Problem => Every line of the records below that holds the word "Ihrer" belongs in the answer.
++++ Provided entries
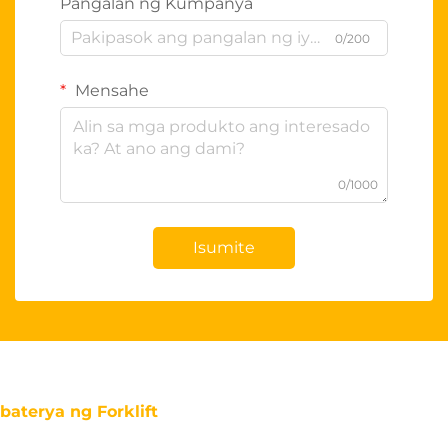
Pangalan ng Kumpanya
0/200
Mensahe
0/1000
Isumite
baterya ng Forklift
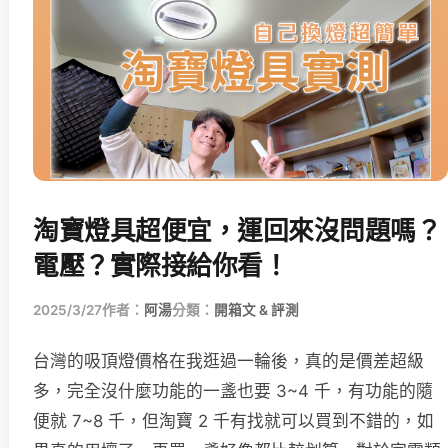
淘寶燈具超便宜，運回來沒問題嗎？
電壓？實際接給你看！
2025/3/27
作者：
阿湯
分類：
開箱文 & 評測
台灣的吸頂燈價格在我逛過一輪後，真的是價差超級
多，完全沒什麼功能的一盞也要 3~4 千，有功能的隨
便就 7~8 千，但淘寶 2 千有找就可以買到不錯的，如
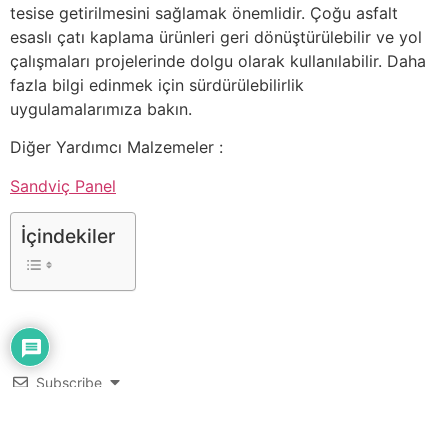
tesise getirilmesini sağlamak önemlidir. Çoğu asfalt
esaslı çatı kaplama ürünleri geri dönüştürülebilir ve yol
çalışmaları projelerinde dolgu olarak kullanılabilir. Daha
fazla bilgi edinmek için sürdürülebilirlik
uygulamalarımıza bakın.
Diğer Yardımcı Malzemeler :
Sandviç Panel
İçindekiler
Subscribe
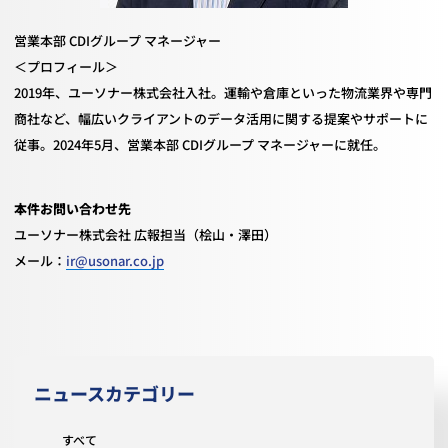
営業本部
CDI
グループ マネージャー
＜プロフィール＞
2019年、ユーソナー株式会社入社。運輸や倉庫といった物流業界や専門
商社など、幅広いクライアントのデータ活用に関する提案やサポートに
従事。
2024
年
5
月、営業本部
CDI
グループ マネージャーに就任。
本件お問い合わせ先
ユーソナー株式会社 広報担当（桧山・澤田）
メール：
ir@usonar.co.jp
ニュースカテゴリー
すべて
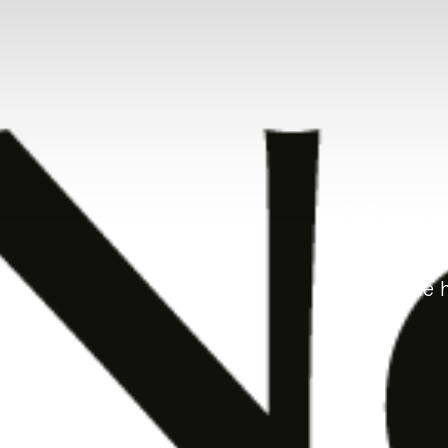
Klim
Norcable h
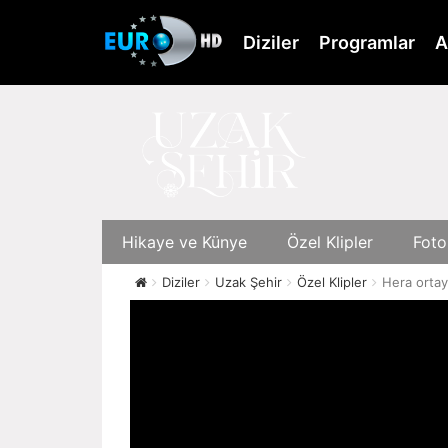
Skip
to
Diziler
Programlar
A
main
content
Hikaye ve Künye
Özel Klipler
Foto
Diziler
Uzak Şehir
Özel Klipler
Hera ortaya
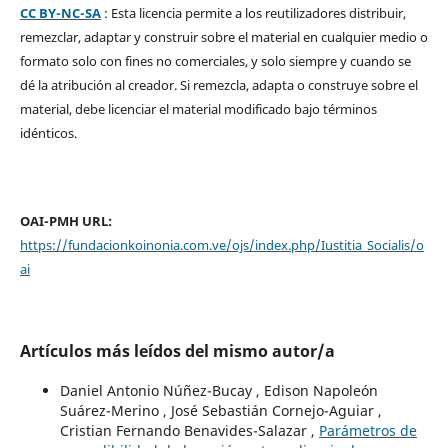
CC BY-NC-SA
: Esta licencia permite a los reutilizadores distribuir,
remezclar, adaptar y construir sobre el material en cualquier medio o
formato solo con fines no comerciales, y solo siempre y cuando se
dé la atribución al creador. Si remezcla, adapta o construye sobre el
material, debe licenciar el material modificado bajo términos
idénticos.
OAI-PMH URL:
https://fundacionkoinonia.com.ve/ojs/index.php/Iustitia_Socialis/o
ai
Artículos más leídos del mismo autor/a
Daniel Antonio Núñez-Bucay , Edison Napoleón
Suárez-Merino , José Sebastián Cornejo-Aguiar ,
Cristian Fernando Benavides-Salazar ,
Parámetros de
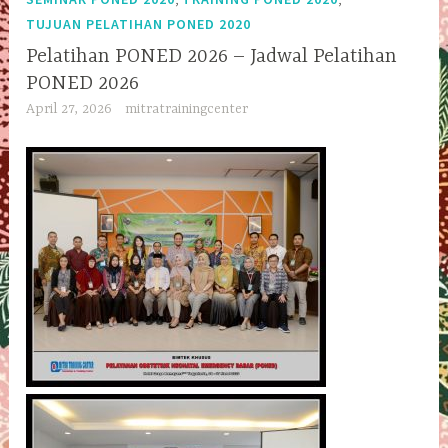
TUJUAN PELATIHAN PONED 2020
Pelatihan PONED 2026 – Jadwal Pelatihan
PONED 2026
April 27, 2026
mitratrainingcenter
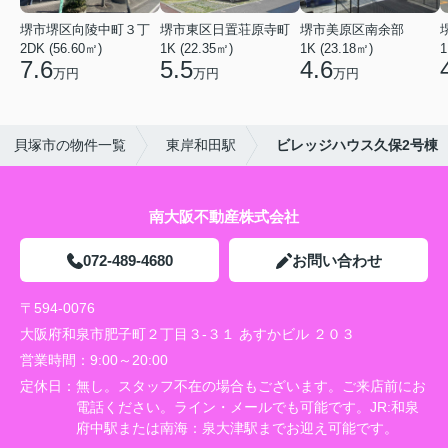
堺市堺区向陵中町３丁
堺市東区日置荘原寺町
堺市美原区南余部
2DK (56.60㎡)
1K (22.35㎡)
1K (23.18㎡)
1
7.6
5.5
4.6
万円
万円
万円
貝塚市の物件一覧
東岸和田駅
ビレッジハウス久保2号棟
南大阪不動産株式会社
072-489-4680
お問い合わせ
〒594-0076
大阪府和泉市肥子町２丁目３-３１ あすかビル ２０３
営業時間：
9:00～20:00
定休日：
無し。スタッフ不在の場合もございます。ご来店前にお
電話ください。ライン・メールでも可能です。JR:和泉
府中駅または南海：泉大津駅までお迎え可能です。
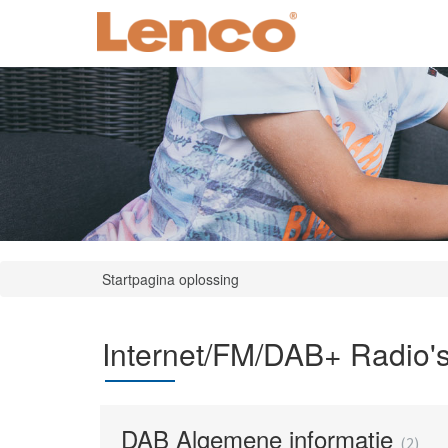
Startpagina oplossing
Internet/FM/DAB+ Radio'
DAB Algemene informatie
2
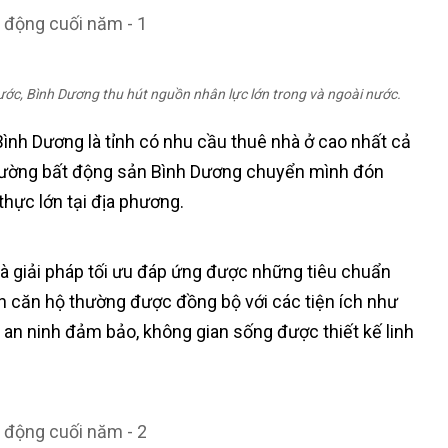
c, Bình Dương thu hút nguồn nhân lực lớn trong và ngoài nước.
ình Dương là tỉnh có nhu cầu thuê nhà ở cao nhất cả
ị trường bất động sản Bình Dương chuyển mình đón
hực lớn tại địa phương.
 giải pháp tối ưu đáp ứng được những tiêu chuẩn
án căn hộ thường được đồng bộ với các tiện ích như
g an ninh đảm bảo, không gian sống được thiết kế linh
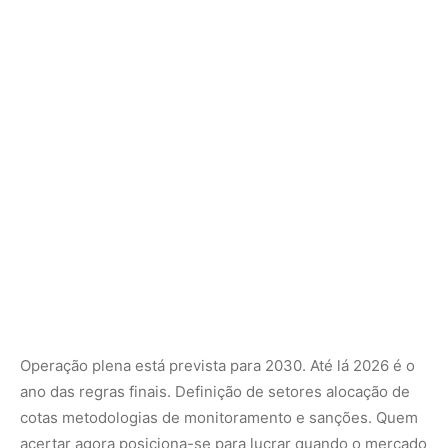
Operação plena está prevista para 2030. Até lá 2026 é o
ano das regras finais. Definição de setores alocação de
cotas metodologias de monitoramento e sanções. Quem
acertar agora posiciona-se para lucrar quando o mercado
virar líquido.
Notícia oficial do Ministério da Fazenda sobre início da
construção do sistema
Quem entra no SBCE setores e
thresholds em debate
A lei estabelece que operadores com emissões acima de
10 mil tCO₂e/ano reportam. Acima de certo patamar
(provavelmente 25 mil ou mais) tornam-se regulados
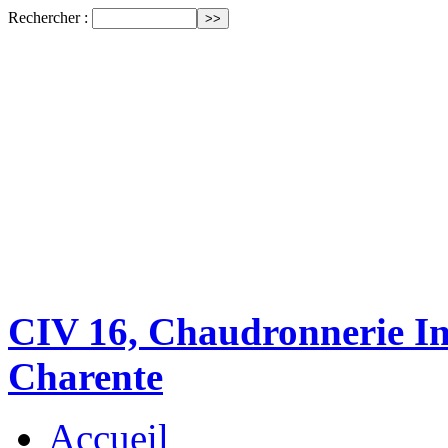
Rechercher :
CIV 16, Chaudronnerie Ind
Charente
Accueil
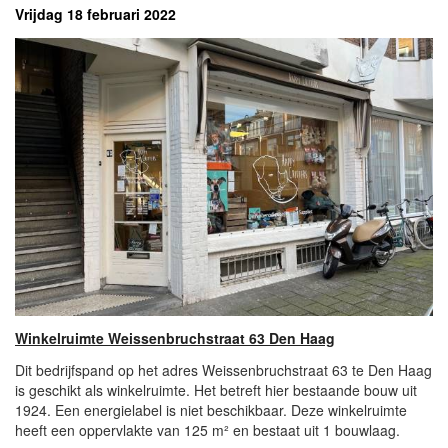
Vrijdag 18 februari 2022
Winkelruimte Weissenbruchstraat 63 Den Haag
Dit bedrijfspand op het adres Weissenbruchstraat 63 te Den Haag
is geschikt als winkelruimte. Het betreft hier bestaande bouw uit
1924. Een energielabel is niet beschikbaar. Deze winkelruimte
heeft een oppervlakte van 125 m² en bestaat uit 1 bouwlaag.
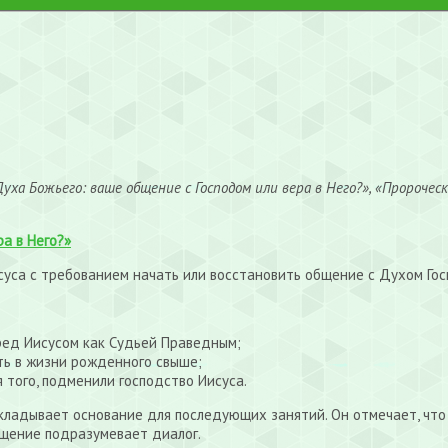
ха Божьего: ваше общение с Господом или вера в Него?», «Пророческ
а в Него?»
уса с требованием начать или восстановить общение с Духом Гос
ред Иисусом как Судьей Праведным;
ать в жизни рожденного свыше;
 того, подменили господство Иисуса.
акладывает основание для последующих занятий. Он отмечает, чт
бщение подразумевает диалог.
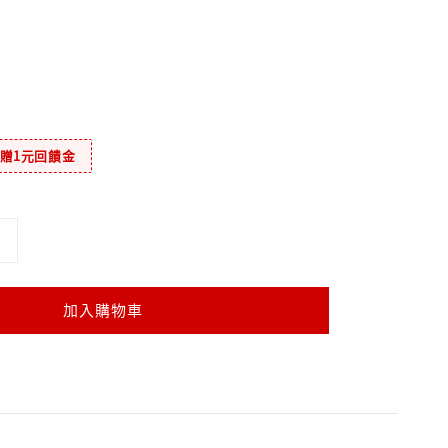
元贈1元回饋金
加入購物車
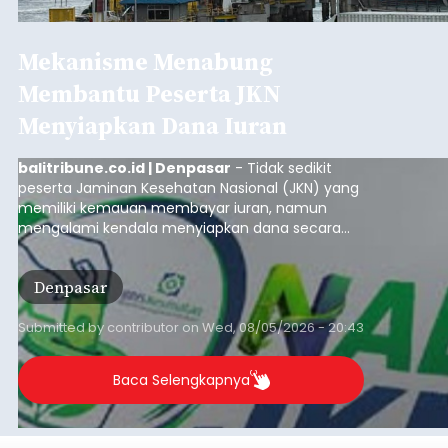
Mekanisme Menabung
Membantu Peserta JKN
Menyiapkan Dana Iuran
balitribune.co.id | Denpasar
- Tidak sedikit
peserta Jaminan Kesehatan Nasional (JKN) yang
memiliki kemauan membayar iuran, namun
mengalami kendala menyiapkan dana secara
penuh saat jatuh tempo pembayaran iuran.
Kondisi ini terutama dialami oleh peserta
Denpasar
segmen Pekerja Bukan Penerima Upah (PBPU)
yang memiliki penghasilan tidak tetap.
Submitted by
contributor
on
Wed, 08/05/2026 - 20:43
Baca Selengkapnya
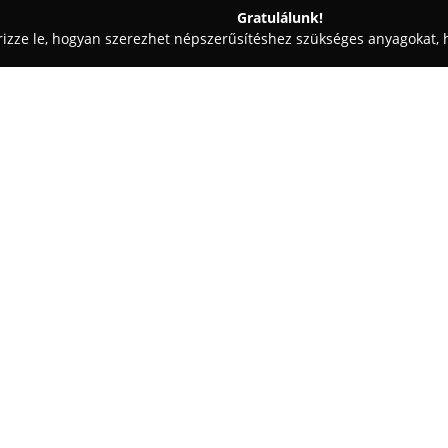
Gratulálunk!
rizze le, hogyan szerezhet népszerűsítéshez szükséges anyagokat, h
korációk - Kiskőrös
Gardenor Virág - Kert - Dekor
Egy cég:
A kiskőrösi Rákóczi Ferenc utc
ajándékboltként friss vágott v
kellékeket biztosít bő választé
készítésével foglalkozik különf
Mutass többet >>
esküvőre vagy megemlékezésre
Kiemelt szerepet kap az esküvői
tartozik – a menyasszonyi csok
teremdekorációkon át egészen a
magas színvonalú virágkötészett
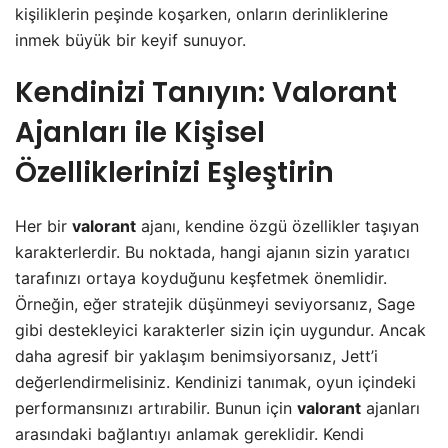
kişiliklerin peşinde koşarken, onların derinliklerine
inmek büyük bir keyif sunuyor.
Kendinizi Tanıyın: Valorant
Ajanları ile Kişisel
Özelliklerinizi Eşleştirin
Her bir
valorant
ajanı, kendine özgü özellikler taşıyan
karakterlerdir. Bu noktada, hangi ajanın sizin yaratıcı
tarafınızı ortaya koyduğunu keşfetmek önemlidir.
Örneğin, eğer stratejik düşünmeyi seviyorsanız, Sage
gibi destekleyici karakterler sizin için uygundur. Ancak
daha agresif bir yaklaşım benimsiyorsanız, Jett’i
değerlendirmelisiniz. Kendinizi tanımak, oyun içindeki
performansınızı artırabilir. Bunun için
valorant
ajanları
arasındaki bağlantıyı anlamak gereklidir. Kendi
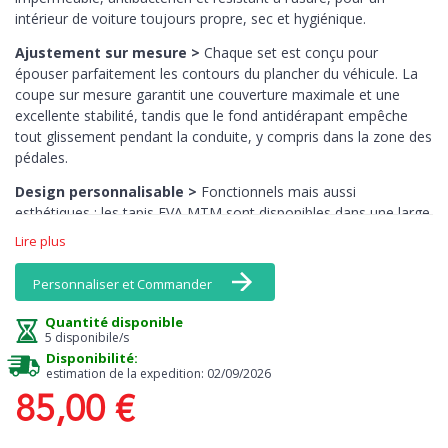
intérieur de voiture toujours propre, sec et hygiénique.
Ajustement sur mesure >
Chaque set est conçu pour
épouser parfaitement les contours du plancher du véhicule. La
coupe sur mesure garantit une couverture maximale et une
excellente stabilité, tandis que le fond antidérapant empêche
tout glissement pendant la conduite, y compris dans la zone des
pédales.
Design personnalisable >
Fonctionnels mais aussi
esthétiques : les tapis EVA MTM sont disponibles dans une large
gamme de couleurs, y compris des tons vifs comme le jaune, le
Lire plus
rose ou l’orange — des teintes rarement disponibles en
moquette. Associez bordures et surface pour créer un intérieur
Personnaliser et Commander
vraiment unique.
Quantité disponible
Entretien facile >
Le nettoyage est un jeu d’enfant : il suffit de
5 disponibile/s
les secouer ou de les rincer à l’eau. Ils ne retiennent pas les
Disponibilité:
odeurs, sèchent rapidement et conservent leur aspect d’origine
estimation de la expedition: 02/09/2026
dans le temps.
85,00 €
Sécurité et durabilité >
Sans odeurs chimiques, exempts de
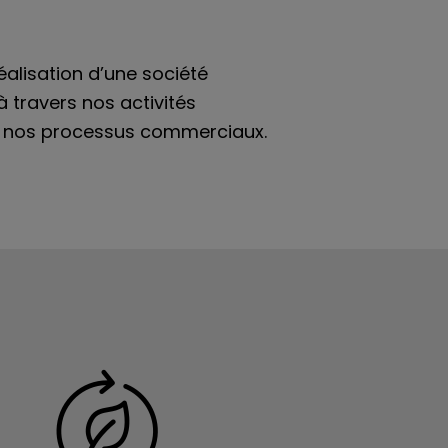
réalisation d’une société
 travers nos activités
ns nos processus commerciaux.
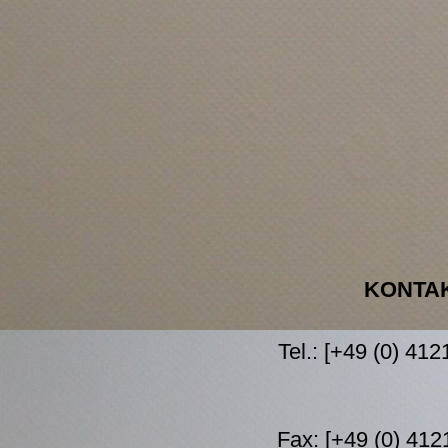
KONTA
Tel.: [+49 (0) 41
Fax: [+49 (0) 412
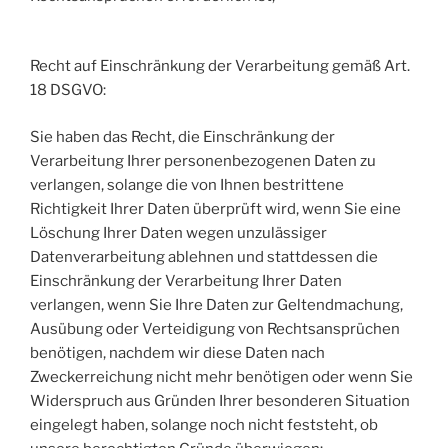
Recht auf Einschränkung der Verarbeitung gemäß Art.
18 DSGVO:
Sie haben das Recht, die Einschränkung der
Verarbeitung Ihrer personenbezogenen Daten zu
verlangen, solange die von Ihnen bestrittene
Richtigkeit Ihrer Daten überprüft wird, wenn Sie eine
Löschung Ihrer Daten wegen unzulässiger
Datenverarbeitung ablehnen und stattdessen die
Einschränkung der Verarbeitung Ihrer Daten
verlangen, wenn Sie Ihre Daten zur Geltendmachung,
Ausübung oder Verteidigung von Rechtsansprüchen
benötigen, nachdem wir diese Daten nach
Zweckerreichung nicht mehr benötigen oder wenn Sie
Widerspruch aus Gründen Ihrer besonderen Situation
eingelegt haben, solange noch nicht feststeht, ob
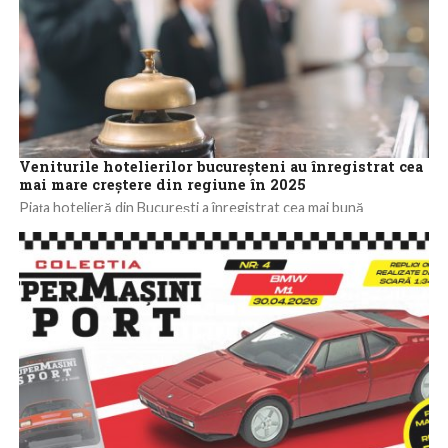
Veniturile hotelierilor bucureșteni au înregistrat cea
mai mare creștere din regiune în 2025
Piața hotelieră din București a înregistrat cea mai bună
performanță din Europa Centrală și de Est (CEE-6) în 2025, cu o
creștere...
++++++++
Task response =>
Verarbeitung Ihrer personenbezogenen Daten zu
Richtigkeit Ihrer Daten überprüft wird, wenn Sie eine
Löschung Ihrer Daten wegen unzulässiger
Einschränkung der Verarbeitung Ihrer Daten
Widerspruch aus Gründen Ihrer besonderen Situation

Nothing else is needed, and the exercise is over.